▸ Text to read:
+-------+

Our only night time shot, we sat around for hours after finishing the rest, just to get this. I think it was worth the wait. Here, I play a character who has a run in with some thugs in a park. We filmed this in a backyard, with two guys pretending to kick me, and another swinging a spotlight. It really looks brutal and creepy..just like the scene in the book.

We shot a lot of footage driving around town, mainly to the hotel. The novel takes place in a bad are of town where buildings crumble, and people are broken. Sadly, there are plenty of areas of Memphis that can stand in for the book. I liked the image of a closed gas station. It's boarded up and empty; perhaps for years. Again, the contrast and colors are tweaked to look like 16 mm.

 This is one shot that I'm particularly proud of. It was so simple, and a collaboration between all of us. There are a couple of chapters of the book that involve prison and a couple of inmates. I could have used stock footage for the prison, but I really didn't want to. My friends happened to have a prison outfit from another project. We filmed this outside, against a garage wall with a couple of bamboo sticks directly in front of the camera. It took about 30 seconds to do, but totally works. The only issue was that leaves fell throughout the footage. I had to find a couple of seconds without them!

This is another piece of stock footage. Again, I wanted to film inside a real store, but couldn't. There was originally going to be more shots of grocery store stuff, but I ultimately felt like we didn't need them. I think this one, and the basket, are enough to contrast the violent events with the mundane setting.

+-------+

▸ Material to process:
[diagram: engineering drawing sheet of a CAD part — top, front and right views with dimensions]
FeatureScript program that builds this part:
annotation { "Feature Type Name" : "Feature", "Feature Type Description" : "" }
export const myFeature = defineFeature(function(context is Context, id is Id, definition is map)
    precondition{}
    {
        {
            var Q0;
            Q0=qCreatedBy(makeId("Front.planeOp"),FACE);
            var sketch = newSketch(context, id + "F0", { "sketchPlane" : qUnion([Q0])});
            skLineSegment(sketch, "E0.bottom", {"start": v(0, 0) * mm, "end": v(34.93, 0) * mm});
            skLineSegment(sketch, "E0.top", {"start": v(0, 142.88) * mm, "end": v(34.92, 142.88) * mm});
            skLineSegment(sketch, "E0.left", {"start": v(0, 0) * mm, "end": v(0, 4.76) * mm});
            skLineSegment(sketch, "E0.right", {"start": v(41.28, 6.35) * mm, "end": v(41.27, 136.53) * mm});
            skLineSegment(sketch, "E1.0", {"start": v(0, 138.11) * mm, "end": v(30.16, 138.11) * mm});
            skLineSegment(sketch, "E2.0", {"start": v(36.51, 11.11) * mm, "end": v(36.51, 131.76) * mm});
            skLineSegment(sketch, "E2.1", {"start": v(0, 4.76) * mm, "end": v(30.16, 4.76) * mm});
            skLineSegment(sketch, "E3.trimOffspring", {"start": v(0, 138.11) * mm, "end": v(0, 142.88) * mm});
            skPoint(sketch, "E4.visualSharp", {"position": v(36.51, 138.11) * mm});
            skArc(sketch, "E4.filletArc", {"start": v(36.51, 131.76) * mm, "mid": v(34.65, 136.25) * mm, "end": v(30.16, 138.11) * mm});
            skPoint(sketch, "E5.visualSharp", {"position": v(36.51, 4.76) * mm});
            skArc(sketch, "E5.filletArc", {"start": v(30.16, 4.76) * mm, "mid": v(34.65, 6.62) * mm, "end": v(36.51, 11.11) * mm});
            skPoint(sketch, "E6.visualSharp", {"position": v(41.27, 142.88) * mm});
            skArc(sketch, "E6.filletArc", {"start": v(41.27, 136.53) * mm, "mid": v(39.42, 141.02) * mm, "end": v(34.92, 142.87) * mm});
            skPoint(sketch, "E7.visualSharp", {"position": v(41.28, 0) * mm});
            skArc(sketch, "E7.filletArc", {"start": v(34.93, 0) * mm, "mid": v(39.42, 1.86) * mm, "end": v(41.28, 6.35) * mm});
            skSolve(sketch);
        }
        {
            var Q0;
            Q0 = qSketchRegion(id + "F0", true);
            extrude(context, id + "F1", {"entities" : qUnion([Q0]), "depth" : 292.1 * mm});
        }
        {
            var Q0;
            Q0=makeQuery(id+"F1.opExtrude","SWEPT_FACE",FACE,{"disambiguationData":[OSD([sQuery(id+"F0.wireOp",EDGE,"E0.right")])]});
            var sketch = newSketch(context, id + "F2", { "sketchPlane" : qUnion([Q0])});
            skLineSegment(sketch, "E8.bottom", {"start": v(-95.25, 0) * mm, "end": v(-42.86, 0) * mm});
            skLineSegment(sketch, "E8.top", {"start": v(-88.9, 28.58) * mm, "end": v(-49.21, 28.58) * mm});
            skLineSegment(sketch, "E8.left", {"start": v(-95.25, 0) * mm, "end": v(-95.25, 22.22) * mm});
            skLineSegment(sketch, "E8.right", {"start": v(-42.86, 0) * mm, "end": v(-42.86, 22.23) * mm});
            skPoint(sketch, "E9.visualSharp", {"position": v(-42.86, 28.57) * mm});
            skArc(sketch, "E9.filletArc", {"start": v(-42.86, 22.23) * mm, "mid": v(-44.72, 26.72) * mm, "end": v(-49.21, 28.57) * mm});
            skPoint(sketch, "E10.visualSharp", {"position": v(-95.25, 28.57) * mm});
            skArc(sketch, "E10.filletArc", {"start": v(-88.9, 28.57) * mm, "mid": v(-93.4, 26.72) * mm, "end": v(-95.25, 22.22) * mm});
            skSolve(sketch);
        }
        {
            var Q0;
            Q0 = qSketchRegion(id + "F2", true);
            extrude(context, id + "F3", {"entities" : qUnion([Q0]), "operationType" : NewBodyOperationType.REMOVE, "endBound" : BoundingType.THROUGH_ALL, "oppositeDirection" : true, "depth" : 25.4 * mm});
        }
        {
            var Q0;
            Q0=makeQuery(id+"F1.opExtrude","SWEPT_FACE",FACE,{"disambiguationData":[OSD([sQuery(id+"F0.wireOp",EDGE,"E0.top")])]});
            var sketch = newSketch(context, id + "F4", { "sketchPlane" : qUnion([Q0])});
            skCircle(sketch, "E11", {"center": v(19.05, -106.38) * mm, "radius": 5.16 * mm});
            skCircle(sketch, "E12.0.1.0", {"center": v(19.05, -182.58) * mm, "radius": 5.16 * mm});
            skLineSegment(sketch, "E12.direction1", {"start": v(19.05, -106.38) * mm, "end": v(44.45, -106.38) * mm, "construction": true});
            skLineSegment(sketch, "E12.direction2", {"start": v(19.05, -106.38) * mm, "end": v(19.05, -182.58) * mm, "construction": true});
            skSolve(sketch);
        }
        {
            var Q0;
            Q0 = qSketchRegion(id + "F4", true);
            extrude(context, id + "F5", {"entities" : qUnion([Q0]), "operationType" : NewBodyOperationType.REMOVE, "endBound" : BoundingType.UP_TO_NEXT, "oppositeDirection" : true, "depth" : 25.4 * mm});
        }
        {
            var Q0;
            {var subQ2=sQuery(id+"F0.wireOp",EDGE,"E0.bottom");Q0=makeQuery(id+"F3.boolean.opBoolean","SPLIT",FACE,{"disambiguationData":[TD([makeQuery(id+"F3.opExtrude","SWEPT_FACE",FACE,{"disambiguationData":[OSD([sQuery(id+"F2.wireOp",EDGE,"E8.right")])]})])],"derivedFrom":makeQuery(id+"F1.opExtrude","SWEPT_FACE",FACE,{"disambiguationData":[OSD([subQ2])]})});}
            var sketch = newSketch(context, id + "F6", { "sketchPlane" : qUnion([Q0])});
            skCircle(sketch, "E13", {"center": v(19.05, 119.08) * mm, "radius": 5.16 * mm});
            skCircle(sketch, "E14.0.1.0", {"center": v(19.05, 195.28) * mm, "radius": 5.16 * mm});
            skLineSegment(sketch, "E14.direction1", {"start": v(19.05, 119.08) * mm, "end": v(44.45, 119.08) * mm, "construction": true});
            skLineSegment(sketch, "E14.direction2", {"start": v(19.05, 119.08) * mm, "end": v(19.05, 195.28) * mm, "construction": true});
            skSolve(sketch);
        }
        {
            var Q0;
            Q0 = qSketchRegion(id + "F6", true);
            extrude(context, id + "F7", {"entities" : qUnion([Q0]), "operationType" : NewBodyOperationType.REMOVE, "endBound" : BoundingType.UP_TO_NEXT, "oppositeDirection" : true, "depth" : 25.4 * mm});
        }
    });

+-------+

▸ Written problem 1:
Copy the filmmaking passage from "This is one" to "seconds without them!", including both ends.
▸ Written problem 2:
Reproduce the lines of the listing from its start through the line containing "v(36.51, 4.76) *", inclusive.
The listing is unrelated to the filmmaking passage.

▸ Full solution 1:
This is one shot that I'm particularly proud of. It was so simple, and a collaboration between all of us. There are a couple of chapters of the book that involve prison and a couple of inmates. I could have used stock footage for the prison, but I really didn't want to. My friends happened to have a prison outfit from another project. We filmed this outside, against a garage wall with a couple of bamboo sticks directly in front of the camera. It took about 30 seconds to do, but totally works. The only issue was that leaves fell throughout the footage. I had to find a couple of seconds without them!

▸ Full solution 2:
[diagram: engineering drawing sheet of a CAD part — top, front and right views with dimensions]
FeatureScript program that builds this part:
annotation { "Feature Type Name" : "Feature", "Feature Type Description" : "" }
export const myFeature = defineFeature(function(context is Context, id is Id, definition is map)
    precondition{}
    {
        {
            var Q0;
            Q0=qCreatedBy(makeId("Front.planeOp"),FACE);
            var sketch = newSketch(context, id + "F0", { "sketchPlane" : qUnion([Q0])});
            skLineSegment(sketch, "E0.bottom", {"start": v(0, 0) * mm, "end": v(34.93, 0) * mm});
            skLineSegment(sketch, "E0.top", {"start": v(0, 142.88) * mm, "end": v(34.92, 142.88) * mm});
            skLineSegment(sketch, "E0.left", {"start": v(0, 0) * mm, "end": v(0, 4.76) * mm});
            skLineSegment(sketch, "E0.right", {"start": v(41.28, 6.35) * mm, "end": v(41.27, 136.53) * mm});
            skLineSegment(sketch, "E1.0", {"start": v(0, 138.11) * mm, "end": v(30.16, 138.11) * mm});
            skLineSegment(sketch, "E2.0", {"start": v(36.51, 11.11) * mm, "end": v(36.51, 131.76) * mm});
            skLineSegment(sketch, "E2.1", {"start": v(0, 4.76) * mm, "end": v(30.16, 4.76) * mm});
            skLineSegment(sketch, "E3.trimOffspring", {"start": v(0, 138.11) * mm, "end": v(0, 142.88) * mm});
            skPoint(sketch, "E4.visualSharp", {"position": v(36.51, 138.11) * mm});
            skArc(sketch, "E4.filletArc", {"start": v(36.51, 131.76) * mm, "mid": v(34.65, 136.25) * mm, "end": v(30.16, 138.11) * mm});
            skPoint(sketch, "E5.visualSharp", {"position": v(36.51, 4.76) * mm});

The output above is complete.